『ぐっもーにん! さよちゃん今暇? 暇だよね、じゃあ今から地下三層に来てくれる? 人手が欲しくて手伝ってほしいんだよねー!』
 寝起きのがっさがさの声で、紗夜子は言った。
「…………今、何時……」
『七時半!』
 中年親父の元気のいい声が携帯電話から飛び出し、しぱしぱする目で時計を見た。確かに、七時半。紗夜子の睡眠時間は五時間といったところか。
「今……起きたところ……」
『だったら一時間後、地下三層に集合ってことで!』
「……どうして、私が……」
『コーヒーおごったじゃーん?』
 あなたが奢ってくれるって言ったからじゃないかとか、そもそもトオヤとのすれ違いの一件はまだ許せてないとか、この番号をどうやって知ったのかとか、七時半にこのテンションはとか……考えることは山ほどあったが、言葉としてまとめられなかった。結局「九時まで待って……」としか言えなかった。
『オッケーオッケー。じゃあ、九時までに来てねー!』
 何の後ろめたさも感じられない明るい声で電話は切れた。通話終了ボタンを押して、紗夜子は枕に顔を埋めた。目が痛い。身体が重い。一瞬寝てしまい、はっとして起きると七時四十五分だった。急いで起き上がった。

 封を切っていたシリアルとヨーグルトで朝食とし、顔を洗って歯を磨いて着替える。人手が欲しい手伝いと言われたからには動き回ることだろうと考え、汚れてもいいトレーナーとジーンズ、髪はポニーテールにする。部屋の鍵を閉めて飛び出した時、時計は八時半。まあまあのタイムだ。
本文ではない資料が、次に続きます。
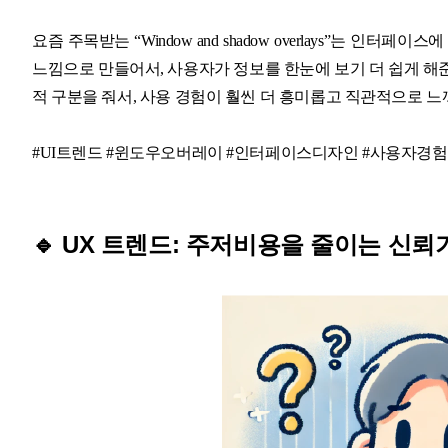
요즘 주목받는 “
Window and shadow overlays
”는 인터페이스에
느낌으로 만들어서, 사용자가 정보를 한눈에 보기 더 쉽게 해
적 구분을 줘서, 사용 경험이 훨씬 더 흥미롭고 직관적으로 느껴
#UI트렌드 #윈도우오버레이 #인터페이스디자인 #사용자경
🔹 UX 트렌드: 주저비용을 줄이는 신뢰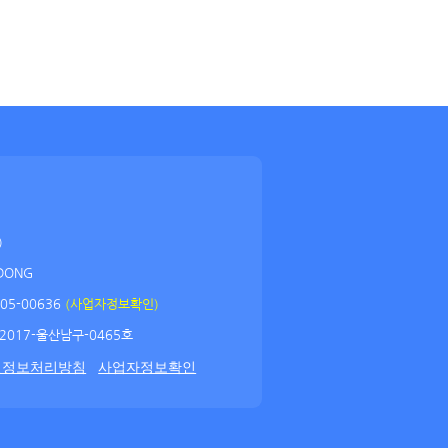
)
DONG
05-00636
(사업자정보확인)
2017-울산남구-0465호
인정보처리방침
사업자정보확인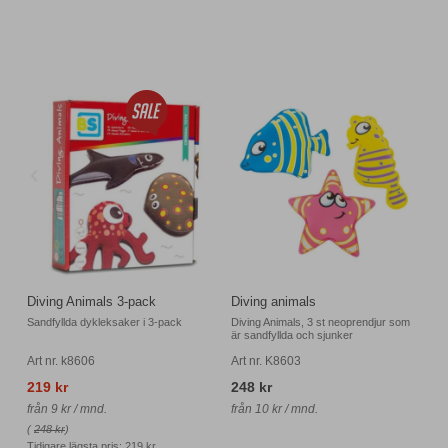
Diving Animals 3-pack
Diving animals
Sandfyllda dykleksaker i 3-pack
Diving Animals, 3 st neoprendjur som
är sandfyllda och sjunker
Art nr. k8606
Art nr. K8603
219 kr
248 kr
från 9 kr / mnd.
från 10 kr / mnd.
(
248 kr
)
Tidigare lägsta pris:
219 kr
 エレベーターを使って三層に降りるのだが、下から上がってきたエレベーターには大勢のUGが乗っていた。
「お、うっす、【聖女】!」
「【聖女】は止めて。おはよう。どうしたの、その荷物」
 UGたちの手には一抱えの荷物がある。段ボール箱、紙袋、たくさんの荷物を持って、エレベーターを上がってくるのだ。
「本部の整理するからって呼び出されたんだよ。引っ越しでもするみたいだぜ」
 急ぐからまたなと言って、UGたちは列をなして去っていった。下から呼ばれるエレベーターに慌てて飛び乗り、地下三層に向かうと、これまたUGたちが荷物を持って並んでいる。彼らに挨拶して、紗夜子は駆け足で本部に向かった。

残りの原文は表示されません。